• [Source text]
====

A plurality of data conductors, which include a plurality of data lines 171 including a plurality of source electrodes 173a, and a plurality of drain electrodes 175a for the display area DA, and a plurality of input electrodes 173b and a plurality of output electrodes 175b for the control region CA, are formed on the interlayer insulating layer 160.

The data lines 171 for transmitting data voltages extend substantially in the longitudinal direction and intersect the gate lines 121. Each data line 171 includes a plurality of source electrodes 173a for pixels connected to the source regions 153a through the contact holes 163. Each data line 171 may include an expanded end portion having a large area for contact with another layer or an external driving circuit. The data lines 171 may be directly connected to a data driving circuit for generating the gate signals, which may be integrated into the substrate 110.

The drain electrodes 175a are separated from the source electrodes 173a and connected to the drain regions 155a through the contact holes 165. The drain electrodes 175a include a plurality of expansions 177 and a plurality of longitudinal parts 176 respectively overlapping the expansions 137 and the longitudinal parts 133 of the storage electrode lines 131. The longitudinal parts 133 of the storage electrode lines 131 are located between the longitudinal parts 176 of the drain electrode 175a and the boundary of the data lines 171 facing the drain electrode 175a such that the longitudinal parts 133 of the storage electrode lines 131 block signal interference between the longitudinal parts 176 of the drain electrode 175a and the data lines 171.

The input electrode 173b and the output electrode 175b are separated from each other, and may be connected to other signal lines.

The data conductors 171, 173b, 175a, and 175b have a triple-layered structure including a lower layer 171p, 173bp, 175ap, and 175bp, a middle layer 171q, 173bq, 175aq, and 175bq, and an upper layer 171r, 173br, 175ar, and 175br. In the drawing, the lower layer, the middle layer, and the upper layer of the data conductors 171, 173a, 173b, 175a, and 175b are denoted by additional characters p, q, and r, respectively. The lower layer 171p, 173bp, 175ap, and 175bp may be made of a refractory metal such as Ti, Cr, Mo, Ta, or alloys thereof, the middle layer 171q, 173bq, 175aq, and 175bq may be made of a low resistivity metal including an Al-containing metal such as Al and an Al alloy, and the upper layer 171r, 173br, 175ar, and 175br may be made of a refractory metal such as Ti, Cr, Mo, Ta, or alloys thereof.

====

• [Data to examine]
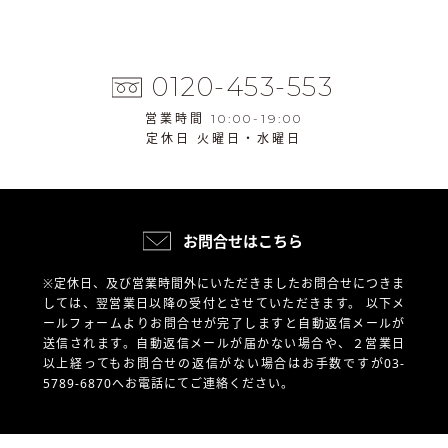
0120-453-553
営業時間 10:00-19:00
定休日 火曜日・水曜日
お問合せはこちら
※定休日、及び営業時間外にいただきましたお問合せにつきま
しては、翌営業日以降の受付とさせていただきます。
以下メ
ールフォームよりお問合せが完了しますと自動返信メールが
送信されます。自動返信メールが届かない場合や、
２営業日
以上経ってもお問合せの返信がない場合はお手数ですが03-
5789-6870へお電話にてご連絡ください。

====

• [Parts of the exercise]
1/ From the data conductor passage, extract the section starting at "A plurality of data conductors, which" and ending at "insulating layer 160.".
2/ According to the data conductor passage, why are the longitudinal parts 133 of the storage electrode lines 131 located between the longitudinal parts 176 of the drain electrode 175a and the data lines 171? Answer in one to three sentences.
The records are separate material from the data conductor passage.

• [Your written answers]
1/
A plurality of data conductors, which include a plurality of data lines 171 including a plurality of source electrodes 173a, and a plurality of drain electrodes 175a for the display area DA, and a plurality of input electrodes 173b and a plurality of output electrodes 175b for the control region CA, are formed on the interlayer insulating layer 160.

2/ They sit between the longitudinal parts 176 of the drain electrode 175a and the boundary of the data lines 171 that faces the drain electrode. This placement lets them block signal interference between those drain electrode parts and the data lines.